Observations from above:
revenue growth both companies grew brokerage revenue fast yoy in 3Q, but rdfn from more than twice the base of expi
operating leverage rdfn increased gross profit margin by incremental ~5% yoy, while expi shows no change in margin
valuation companies have similar market cap, but rdfn has about 2x brokerage commission revenue of expi

4Q for EXPI will be interesting. In 4Q, rdfn brokerage gross profit was $81m, +93% yoy, and gross margin was 41%.

I own both companies and both are interesting for disrupting real estate, but have somewhat different models, especially pertaining to how agents are compensated. I definitely could be missing something, but above is part of how I have been looking at these two companies (obvious caveat is above is just one quarter and only one aspect of financial performance). Curious on your thoughts.

1 Like

Redfin Q3 revenue growth was -1% YoY. EXPI Q3 revenue growth was +100% YoY.
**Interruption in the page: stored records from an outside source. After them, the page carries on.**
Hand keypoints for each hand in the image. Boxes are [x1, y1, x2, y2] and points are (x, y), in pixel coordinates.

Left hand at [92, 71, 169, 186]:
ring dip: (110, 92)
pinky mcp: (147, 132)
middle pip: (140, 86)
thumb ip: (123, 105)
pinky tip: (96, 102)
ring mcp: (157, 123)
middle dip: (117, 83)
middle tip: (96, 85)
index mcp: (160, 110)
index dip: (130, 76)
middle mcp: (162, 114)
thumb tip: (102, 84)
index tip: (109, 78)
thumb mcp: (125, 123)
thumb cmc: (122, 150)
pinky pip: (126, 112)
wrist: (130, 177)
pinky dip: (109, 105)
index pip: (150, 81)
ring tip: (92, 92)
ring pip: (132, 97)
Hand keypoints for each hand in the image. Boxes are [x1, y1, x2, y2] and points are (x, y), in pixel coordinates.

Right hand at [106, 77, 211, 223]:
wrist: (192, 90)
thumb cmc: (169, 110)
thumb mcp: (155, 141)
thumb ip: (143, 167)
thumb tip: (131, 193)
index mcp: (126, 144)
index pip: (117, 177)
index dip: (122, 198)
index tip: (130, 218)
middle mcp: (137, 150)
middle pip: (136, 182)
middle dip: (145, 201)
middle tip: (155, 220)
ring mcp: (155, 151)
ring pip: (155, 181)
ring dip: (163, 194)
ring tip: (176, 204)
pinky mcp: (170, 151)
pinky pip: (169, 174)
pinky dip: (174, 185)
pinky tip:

Redfin just reported Q4 revenue growth last week. It was 5% YoY. In a hot real estate market where values of homes sold have risen 20% YoY, it did 5%??

I really have not researched Redfin but what I just pointed out would worry me.

2 Likes

The whole point of my post is what revenue figure to focus on. Data I provided above is specifically revenue from brokerage commissions - the core business of both rdfn and expi - for the most recent comparable quarter (expi has not yet released Q4 financials).

Focusing on brokerage commissions, as stated above, in 4Q20, rdfn brokerage gross profit was $81m, +93% yoy, and gross margin was 41%.

Curious on people’s thoughts specifically on net revenue from brokerage commissions for rdfn and expi.